With $35 CM4s x8 and TP2 x2, you raise the build price to a whopping $760. Not bad for a redundant cluster. I’m not taking the PSUs, UPSes, switches and routers into account, because those are shared components between Jeff’s modified workaround build, and my plan for a build.
We can get 2x Odroid HC4s for 2x $73 (so $148) and 6x Odroid N2+ for 6x $83 (so $498), bringing the total cost to $644. So around $100 cheaper, give or take, but instead of being solely dependent on the TP2, we have multiple boards that work together. The 2 HC4s can serve as the two NFS shares and master nodes, while the other 6 N2+ boards can be the workers. But the cost may be a bit offset by needing to buy switches with a few more ports than what you could get away with the TP2.
There are tradeoffs to this approach though. Jeff has a 2x 2U setup, but of which cases are likely way more expensive than my jank idea, but I guess the TP2s can work outside a case too, just like I plan for the SBCs. But neither would be very portable anymore.
For the software side of things, I will give it a deeper think when I actually build the thing, because right now I am uncertain if I should go with LXD or with any k8s stack. I prefer the classic way of managing services, so LXD makes a lot of sense to me, but even if I change my mind after the fact, I can run a k8s stack inside LXD, but not the other way, and I’d have to migrate the k8s containers into LXD then figure everything out. It’d be a bit of a headache, so it’s likely I’ll go with LXD.

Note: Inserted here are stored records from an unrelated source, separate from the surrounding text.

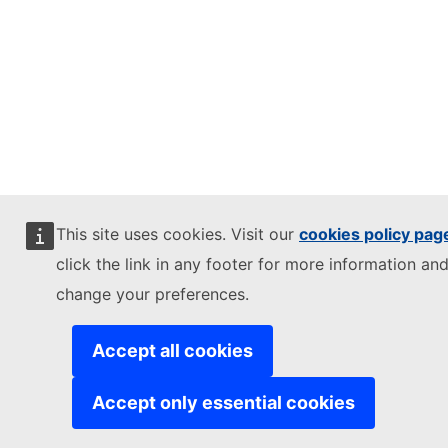
This site uses cookies. Visit our
cookies policy pag
click the link in any footer for more information and
change your preferences.
Accept all cookies
Accept only essential cookies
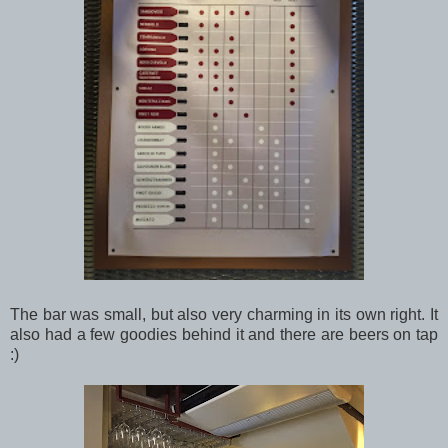
The bar was small, but also very charming in its own right. It
also had a few goodies behind it and there are beers on tap
:)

But, one software that I would definitely change, at least in my own infrastructure, is to not make a SSH tunnel, but instead use wireguard, do some keepalive checks and if the tunnel is down, restart it. That way I can avoid doing TCP handshakes twice, for the SSH tunnel and for the communication between the reverse proxy and web servers. And speaking of reverse proxy, I’d go with HAProxy. I may use nginx as the web server, but as a reverse proxy, I don’t like it that much. The wg tunnel would obviously be running on the router.